答复: [PATCH v6 6/7] KVM: arm64: allow get exception information from userspace

gengdongjiu gengdongjiu at huawei.com
Mon Sep 25 08:13:32 PDT 2017


Hi James,
  Thank you for your reply.

On 2017/9/23 0:39, James Morse wrote:
> Hi gengdongjiu,
>
> On 18/09/17 14:36, gengdongjiu wrote:
>> On 2017/9/14 21:00, James Morse wrote:
>>> On 13/09/17 08:32, gengdongjiu wrote:
>>>> On 2017/9/8 0:30, James Morse wrote:
>>>>> On 28/08/17 11:38, Dongjiu Geng wrote:
>>>>> For BUS_MCEERR_A* from memory_failure() we can't know if they are 
>>>>> caused by an access or not.
>>>
>>> Actually it looks like we can: I thought 'BUS_MCEERR_AR' could be 
>>> triggered via some CPER flags, but its not. The only code that flags 
>>> MF_ACTION_REQUIRED is x86's kernel-first handling, which nicely matches this 'direct access' problem.
>>> BUS_MCEERR_AR also come from KVM stage2 faults (and the x86 
>>> equivalent). Powerpc also triggers these directly, both from what 
>>> look to be synchronous paths, so I think its fair to equate 
>>> BUS_MCEERR_AR to a synchronous access and BUS_MCEERR_AO to something_else.
>>
>> James, thanks for your explanation.
>> can I understand that your meaning that "BUS_MCEERR_AR" stands for synchronous access and BUS_MCEERR_AO stands for asynchronous access?
>
> Not 'stands for', as the AR is Action-Required and AO Action-Optional. 
> My point was I can't find a case where Action-Required is used for an 
> error that isn't synchronous.

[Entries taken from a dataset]
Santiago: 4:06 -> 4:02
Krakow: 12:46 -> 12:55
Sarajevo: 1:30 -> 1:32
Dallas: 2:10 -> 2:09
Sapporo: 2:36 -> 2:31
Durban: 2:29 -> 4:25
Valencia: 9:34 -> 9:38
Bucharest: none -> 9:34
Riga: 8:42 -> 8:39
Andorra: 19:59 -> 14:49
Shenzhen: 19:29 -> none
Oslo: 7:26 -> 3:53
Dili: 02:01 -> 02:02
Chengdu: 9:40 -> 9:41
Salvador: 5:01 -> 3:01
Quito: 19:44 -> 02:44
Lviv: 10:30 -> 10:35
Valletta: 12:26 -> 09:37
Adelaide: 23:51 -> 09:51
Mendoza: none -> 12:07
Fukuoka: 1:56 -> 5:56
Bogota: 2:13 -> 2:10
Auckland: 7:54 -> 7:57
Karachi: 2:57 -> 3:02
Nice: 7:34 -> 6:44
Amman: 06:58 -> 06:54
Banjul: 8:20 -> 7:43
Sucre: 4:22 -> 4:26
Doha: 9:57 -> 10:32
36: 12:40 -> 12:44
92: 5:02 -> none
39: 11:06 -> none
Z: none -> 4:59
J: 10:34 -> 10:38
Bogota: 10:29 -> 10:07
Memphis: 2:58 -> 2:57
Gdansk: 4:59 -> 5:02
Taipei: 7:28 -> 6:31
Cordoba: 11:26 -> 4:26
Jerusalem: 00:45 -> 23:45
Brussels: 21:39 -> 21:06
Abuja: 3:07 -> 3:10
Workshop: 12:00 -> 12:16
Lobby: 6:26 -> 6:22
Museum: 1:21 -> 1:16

▶ Required work
List every date and time that the email thread gives in its lines saying who wrote an earlier message. These records were drawn from a different source than the email thread.

▶ Task answer
- 2017/9/23 0:39
- 18/09/17 14:36
- 2017/9/14 21:00
- 13/09/17 08:32
- 2017/9/8 0:30
- 28/08/17 11:38